We build DalmatinerDB for one purpose, be able to ingest and query more metrics then any other metric store that exists. I am rather confident that we succeeded with that goal. Part of why this has been possible is that it is build for simplicity, we use the same tree structure for metrics that Graphite uses, we use flat files instead of a elaborate database to store metrics, we leverage existing technology like ZFS and Riak Core instead of trying to roll our own clustering, compression, file integrity etc tools, all that removes overhead.
Last week the team of dalaloop.io came over and we set together to discuss and work on tags, or labels, or dimensions, however you want to call them. They are very nice and helpful, however they are not necessarily simple. They conflict with the file layout and data-structures in the DalmatinerDB Backend wich already is not fast for looking up metrics on wildcards. The good news is the modular design of DalmatinerDB allows to not bother the backend with this kind of problems.
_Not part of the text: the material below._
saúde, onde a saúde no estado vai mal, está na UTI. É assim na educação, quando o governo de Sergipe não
So in the spirit of using proven technology tags are implemented on top of Postgres. Relational queries like this are after all what Postgres is build for and it does a damn fine job at them. Even complex relation of tags can be expressed as a SQL query and between sprinkling some indices over the data and the optimizer doing it’s job it’s incredibly fast.
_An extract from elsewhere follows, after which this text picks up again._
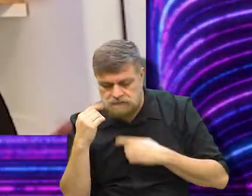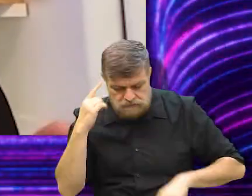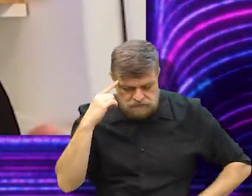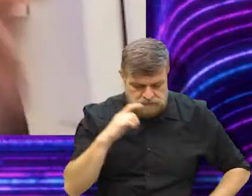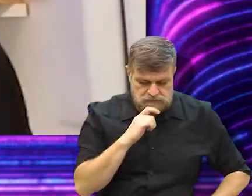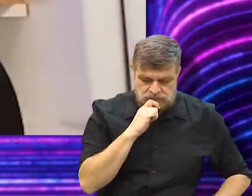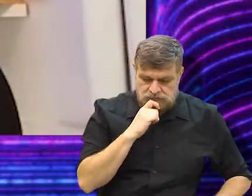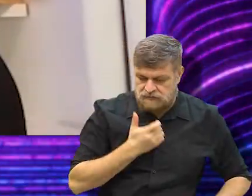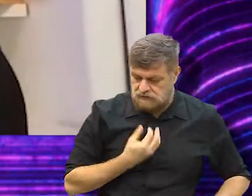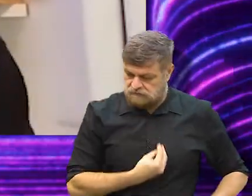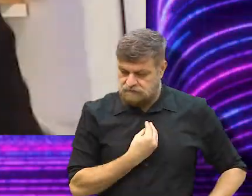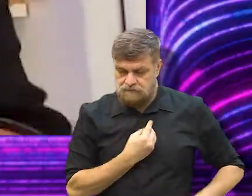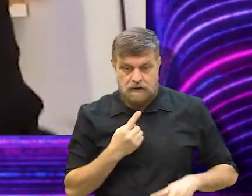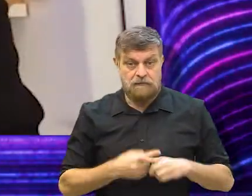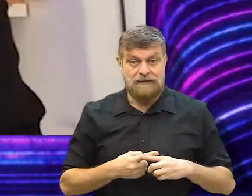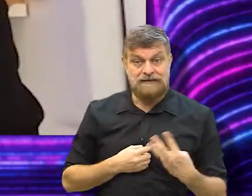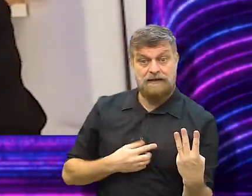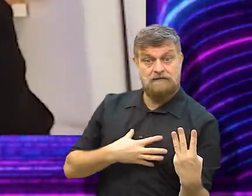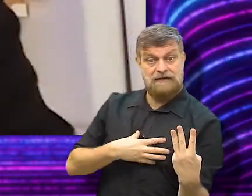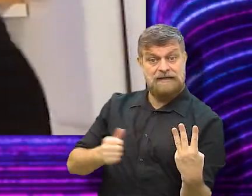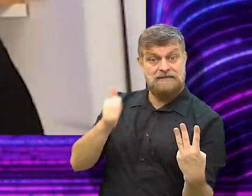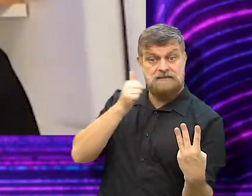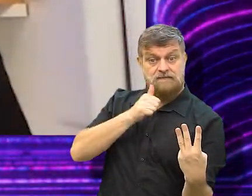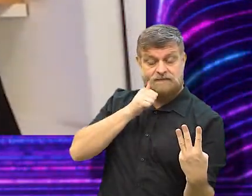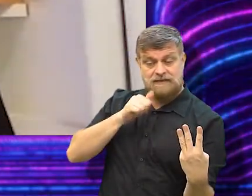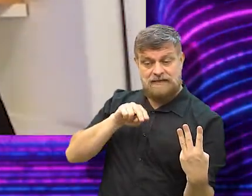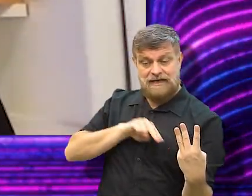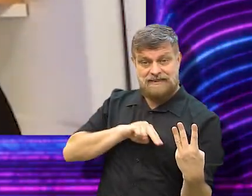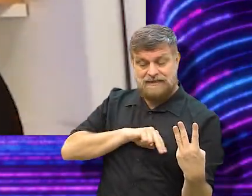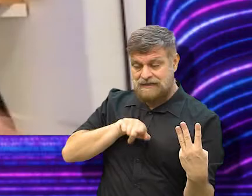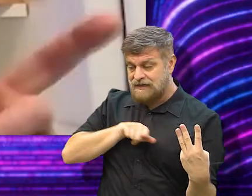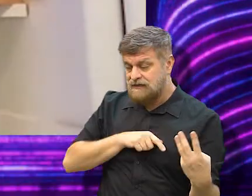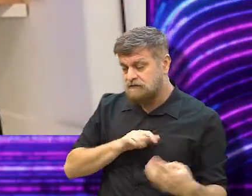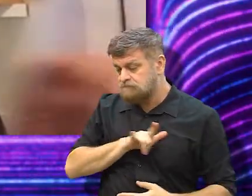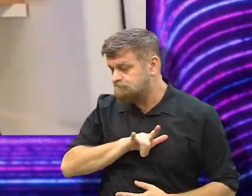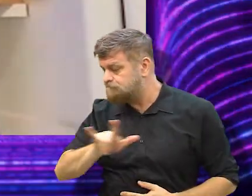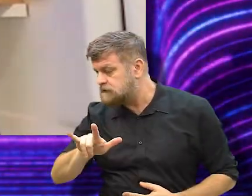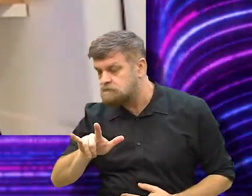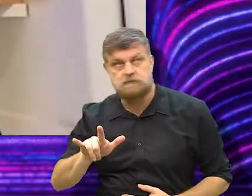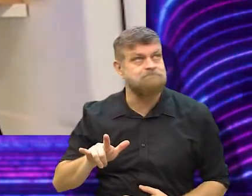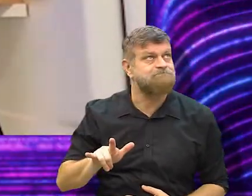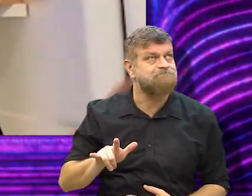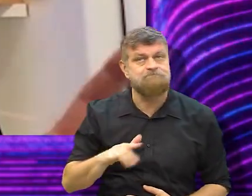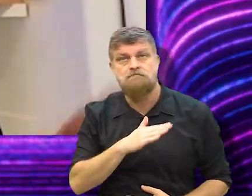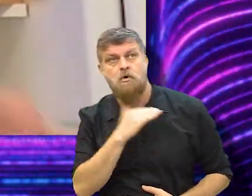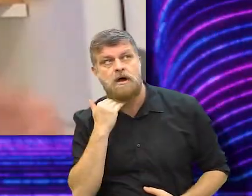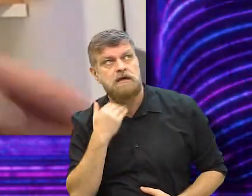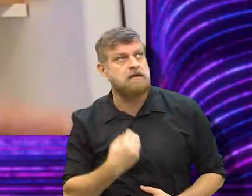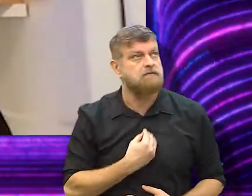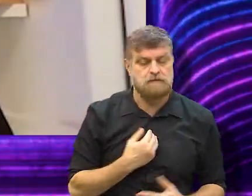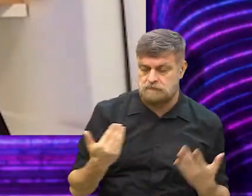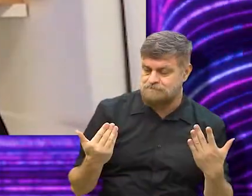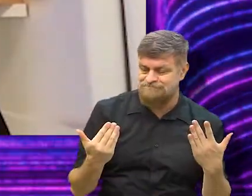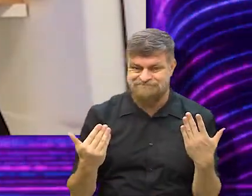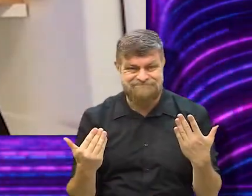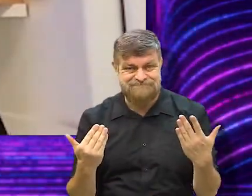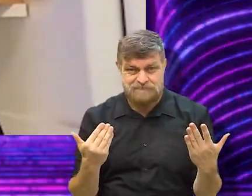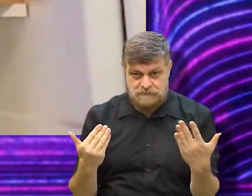ao mesmo tempo, ele não quer morrer porque ele vai abandonar as filhas que ele ama. Ele fica nesse conflito o tempo todo com o romance. É o que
So how do tags look like, they are a a relation between what we call a collection and a metric in Postgres to a bucket and key in the DalmatinerDB backend. Each metric can have one more more tags. Tags consist out of three elements, a namespace, a tag name and a tag value, all of those being strings, where the namespace can be empty.
We choose to make namespaces first class elements of the tag system as it allows for more powerful features down the road, such as metric 2.0 metadata or privately prefixed tags for improving the speed glob lookups. Even with over 100.000 tags stored in the database queries remain within the milliseconds.
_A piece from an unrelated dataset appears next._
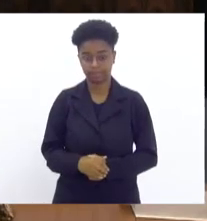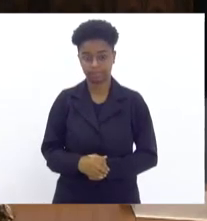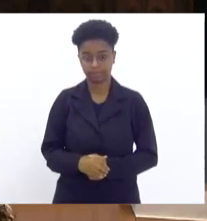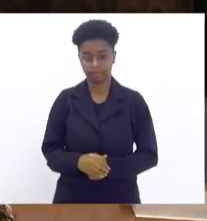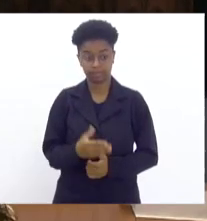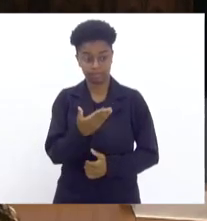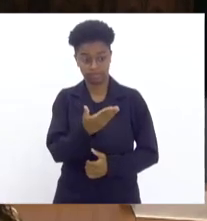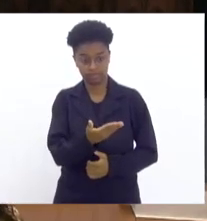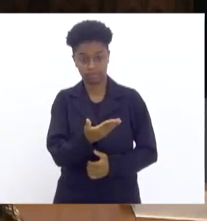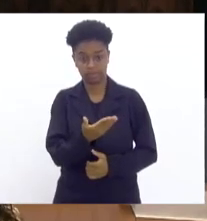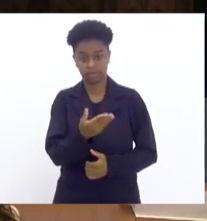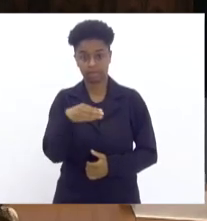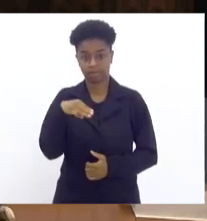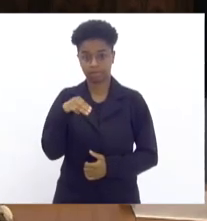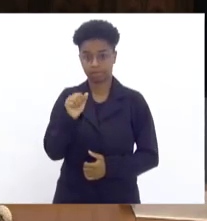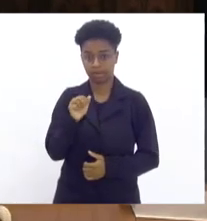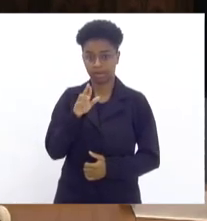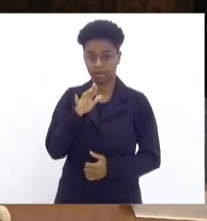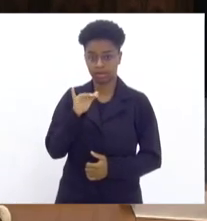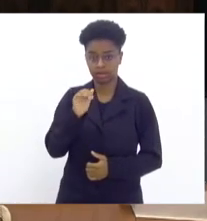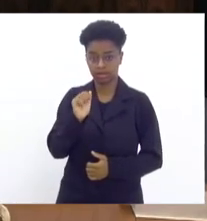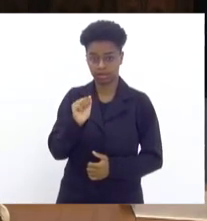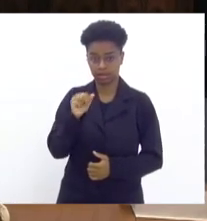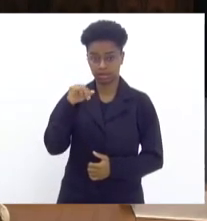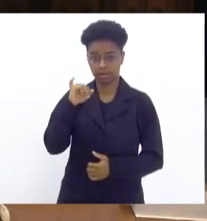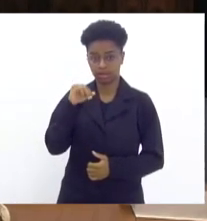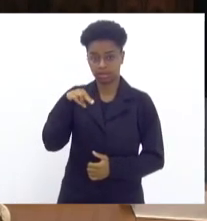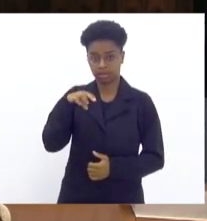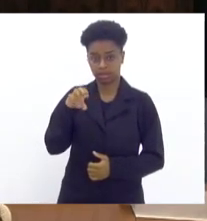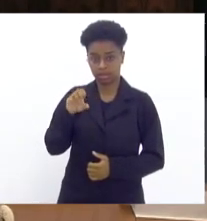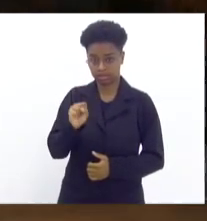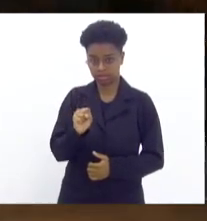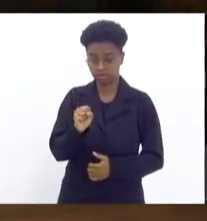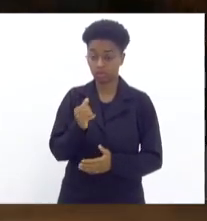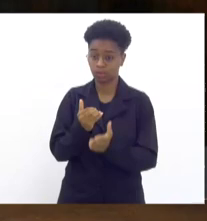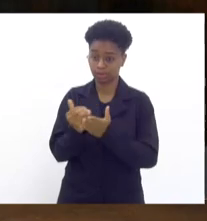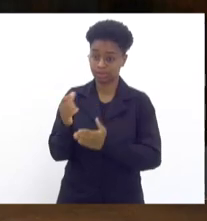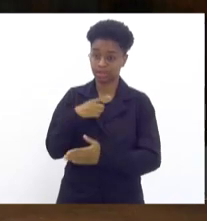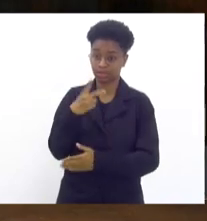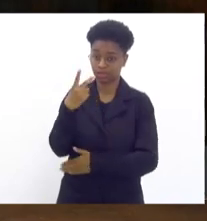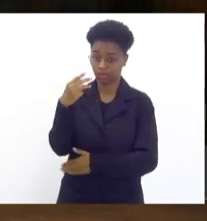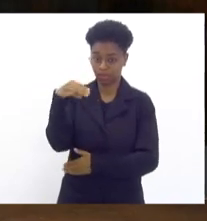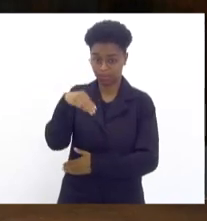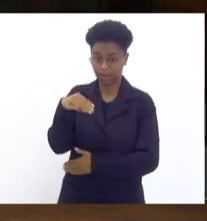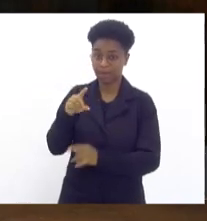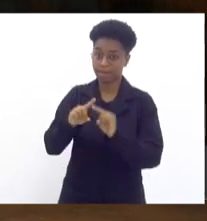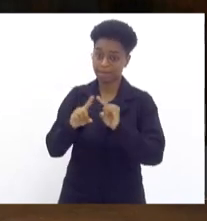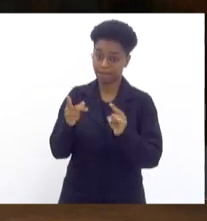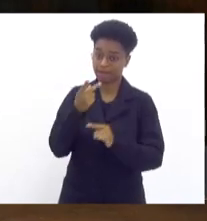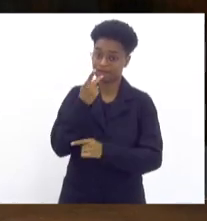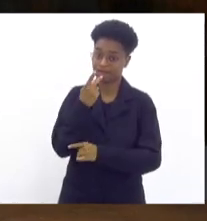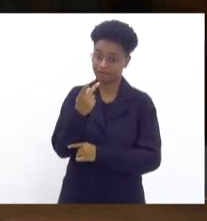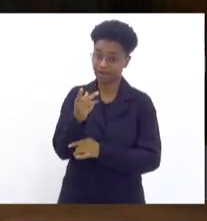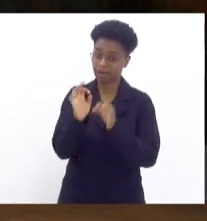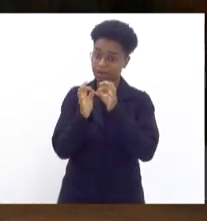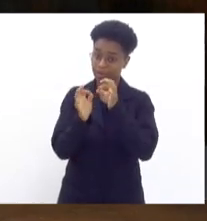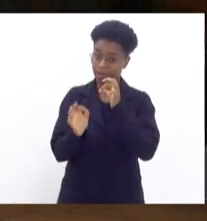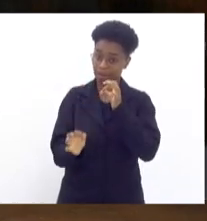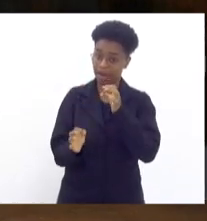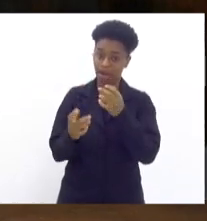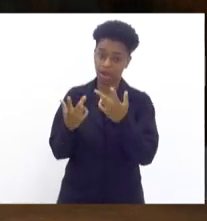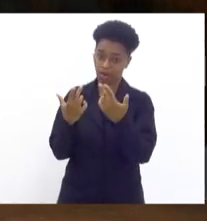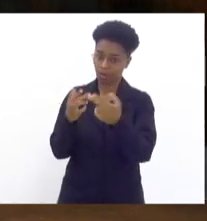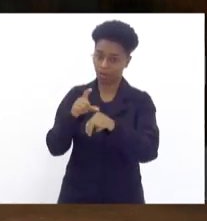senhora Maria Inês, que inicialmente teria dois minutos, mas falou com o mesmo tempo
Tags follow a slightly different syntax and can be used in any place where normal lookups or globs were used before. As an example
SELECT sum(action.count IN fifo WHERE service=sniffle) LAST 1m
will create a graph that counts all the actions performed by sniffle within the last minute with a 1 second granularity, before the same query was written as:
SELECT sum(*.*.sniffle.*.*.count BUCKET fifo) LAST 1m
As tags requires a Postgres backend they remain entirely optional to use, and Dalmatiner will function as before without it. Documentation on how to set up Postgres and add tags as well as a proxy to read metrics 2.0 data will be coming in the near future.